On Friday 4 August, the Grand Final of the Mooting Competition of Australia’s First Peoples was held at Gilbert + Tobin’s offices in Barangaroo. This is the fourth year that the competition has taken place. It is a significant event that showcases the advocacy skills of Indigenous law students from UNSW Law and, for the first time, also from UTS Faculty of Law. UNSW Law are keen to develop this partnership further with UTS, and with other law schools, so that as many Indigenous law students as possible have the opportunity to experience mooting in a supportive, yet challenging environment.
All mooters – new or experienced – attend a half-day training workshop before committing to the competition. This workshop reviews legal research skills, demonstrates how to prepare written submissions and teaches mooters to become comfortable with the turns of phrase of advocates. Each team is also allocated a volunteer barrister to act as a mentor and sounding-board as submissions are being prepared. It is thanks to Ms Chris Ronalds SC and the Indigenous Barristers’ Trust that we are able to secure such expert support for mooters.
This year, the mooting problem dealt with succession law and was written by Professor Prue Vines. Even though the mooters ranged from first to fifth year law students, none were advantaged by having previously studied this area of law. The Honourable Justice Julie Ward, Chief Judge in Equity, adjudicated the grand final. Her Honour took the mooters to task, ensuring that they were familiar with the authorities and that they rigorously argued their cases.
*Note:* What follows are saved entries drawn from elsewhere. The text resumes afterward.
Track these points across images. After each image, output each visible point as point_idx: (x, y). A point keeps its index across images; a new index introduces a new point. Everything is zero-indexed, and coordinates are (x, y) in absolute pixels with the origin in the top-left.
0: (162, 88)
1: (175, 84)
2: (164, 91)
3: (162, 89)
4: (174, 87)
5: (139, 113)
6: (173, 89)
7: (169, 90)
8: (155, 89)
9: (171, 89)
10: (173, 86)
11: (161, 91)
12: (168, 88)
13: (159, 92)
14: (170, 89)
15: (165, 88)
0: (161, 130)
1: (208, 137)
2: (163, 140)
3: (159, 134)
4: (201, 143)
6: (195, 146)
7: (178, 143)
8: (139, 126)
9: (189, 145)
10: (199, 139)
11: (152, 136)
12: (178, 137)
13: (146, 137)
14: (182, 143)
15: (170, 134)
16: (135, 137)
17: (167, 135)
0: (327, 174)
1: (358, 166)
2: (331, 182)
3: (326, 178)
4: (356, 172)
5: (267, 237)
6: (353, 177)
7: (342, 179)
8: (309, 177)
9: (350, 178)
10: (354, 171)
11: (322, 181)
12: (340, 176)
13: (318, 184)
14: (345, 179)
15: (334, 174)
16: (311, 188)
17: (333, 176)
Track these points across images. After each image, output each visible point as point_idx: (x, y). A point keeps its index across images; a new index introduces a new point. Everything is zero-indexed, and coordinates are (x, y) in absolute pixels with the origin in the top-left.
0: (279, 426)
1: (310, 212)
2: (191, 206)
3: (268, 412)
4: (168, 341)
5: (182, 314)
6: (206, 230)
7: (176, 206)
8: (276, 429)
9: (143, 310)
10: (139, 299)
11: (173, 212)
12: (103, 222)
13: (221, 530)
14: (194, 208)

UNSW's Noah Bedford, the individual winner of this year’s competition, commented that "the quality of this year’s competition was high. Each team effectively navigated a complex legal question and produced fantastic written and oral submissions. Whilst all teams were competitive, not once did anyone lose sight of the broader purpose of the competition – to encourage each other in developing the skills necessary to be effective legal advocates for our communities. Overall, it was great fun!". Indeed, one of the unique features of this competition is the genuine camaraderie that develops within and between the teams, who all look beyond the competition outcome.
(Pictured above: His Honour Judge Matthew Myers AM and law student, Jason O'Neil)
Before the winners were announced, His Honour Judge Matthew Myers AM – himself a UNSW Law Indigenous graduate and judge of the Inaugural Mooting Competition of Australia’s First Peoples in 2014 – addressed the audience. Currently, His Honour is chairing the Australian Law Reform Commission inquiry into the incarceration rates of Aboriginal and Torres Strait Islander peoples. His Honour spoke of systemic problems such as the difficulty for young Indigenous people to accrue sufficient supervised driving experience to enable them to get a driver’s licence. Addressing such an issue would avoid fines and gaol time that can result from driving unlicensed. It is up-coming advocates and leaders such as the mooters who will be well-placed to respond to such injustices in future.
We congratulate all who participated in this year’s competition and acknowledge the on-going, generous support of the many people who made the competition possible. As the student responsible for organising the moot for the second year, we especially acknowledge Jason O’Neil’s (5th year BA/LLB) unstinting efforts to extend the reach of the moot and to ensure its vibrancy.
(Pictured above: law student, Jessica Kitch and the Honourable Justice Julie Ward)
The results of the Mooting Competition of Australia’s First Peoples are:
- Winner: Noah Bedford (3rd year BA/LLB)
- Runner-up: Olivia Henderson (1st year UTS)
- Finalist: Tamara Kenny (5th year BA/LLB)
- Finalist: Michelle Toy (1st year UTS)
- Rising Advocate: Jessica Kitch (5th year BC&CJ/LLB)
Bedford, who participated in the moot for the second time said "it is always a humbling experience to be part of a competition that has such strong and genuine support from UNSW Law, other law Faculties such as UTS and from all sectors of the legal community. Whether it is the countless hours that barrister mentors spend sharpening the mooters’ skills or the preparation required by voluntary judges to assess each round of the competition, it’s clear that everyone involved is deeply motivated by a desire to support Indigenous law students in their journeys to create change".